Details in the code repository's `docs/`.
---
## How to use
1. Get access to the base model on Hugging Face (for Llama, accept the Llama 3.1/3.2
Community License).
2. Download the checkpoint you want from `checkpoints/`.
3. Load it into the matching wrapper from the code repository, e.g. the Phase 2 Selective
record:
```python
# from the meta-transformers repository
# see src/phase2_selective_llama8b/04_evaluate.py for the full loading + two-pass example
from src.phase2_selective_llama8b.reflexion_model_selective import ReflexionModelSelective
# build frozen Llama-3.1-8B-Instruct, wrap it, load the encoder + cross-attention weights
```
Checkpoint → code mapping:
| Checkpoint | Code module |
|------------|-------------|
| `phase5_multipos/` | `src/phase5_multipos_llama8b/` |
| `phase2_selective_best_model.pt` | `src/phase2_selective_llama8b/` |
| `selective_mmlu_best_model.pt`, `selective/` | `src/phase1_selective_llama8b/`, `src/cross_domain_llama8b/` |
| `phase4_dynamic_gates/` | `src/phase4_dynamic_gates_llama8b/` |
| `allca/`, `allca_tg/` | `src/phase1_allca_llama8b/`, `src/phase1_allca_tg_llama8b/` |
| `allheads/` | `src/phase1_allheads_llama8b/` |
| `phase7_llama1b_*` | `src/phase7_recursive_introspection_llama1b/` |
| `phase8_*` | `src/phase8_transformer_encoder_llama1b/` |
---
## Training details
- **Base:** fully frozen (Llama-3.1-8B / Llama-3.2-1B / Gemma-2-2B depending on the phase).

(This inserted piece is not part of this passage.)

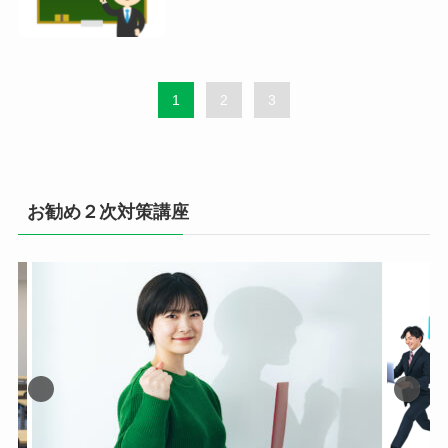
1
2
3
お勧め２次対策講座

- **Trained:** SelectiveIntrospectionEncoder (~51.7M) + 32× BottleneckCrossAttention (~136.5M).
- **Objective:** standard LM cross-entropy on confirm / correct / refuse targets (Phase 2+).

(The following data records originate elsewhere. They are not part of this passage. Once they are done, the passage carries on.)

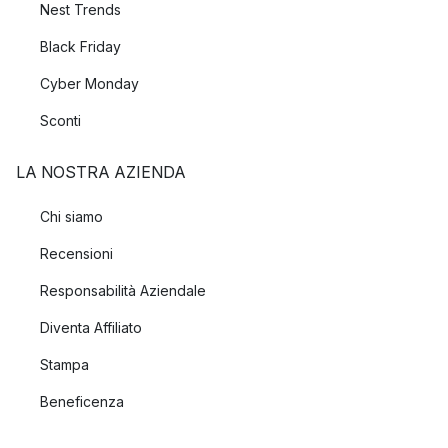
Nest Trends
Black Friday
Cyber Monday
Sconti
LA NOSTRA AZIENDA
Chi siamo
Recensioni
Responsabilità Aziendale
Diventa Affiliato
Stampa
Beneficenza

- **Gate init:** 0.3 (linear region of tanh), gate lr ×5.
- **Data:** full MMLU (12,042 questions, 57 subjects) for the records; TriviaQA / MMLU Hard / GSM8K in other phases.
---
## Limitations
- **Over-refusal:** the record checkpoints refuse often (~63% on MMLU). Refusal precision is
near-perfect but the model is conservative — it prefers a calibrated refusal over a risky answer.
- **Self-correction rarely fires** at 8B (the model prefers refusing to correcting). Richer
tokenization (Phase 5) improves accuracy but not correction.
- Requires the two-pass generation wrapper from the code repository; not a drop-in HF model.
---
## Citation
```bibtex
@software{meta_transformers_core_2026,
title = {Meta-transformers: Architectural Introspection for Large Language Models},
year = {2026}
}
```
## License
Apache 2.0. Base models are subject to their own licenses: Llama 3.1 / 3.2 Community License,
Gemma Terms of Use — obtain their weights from Hugging Face separately.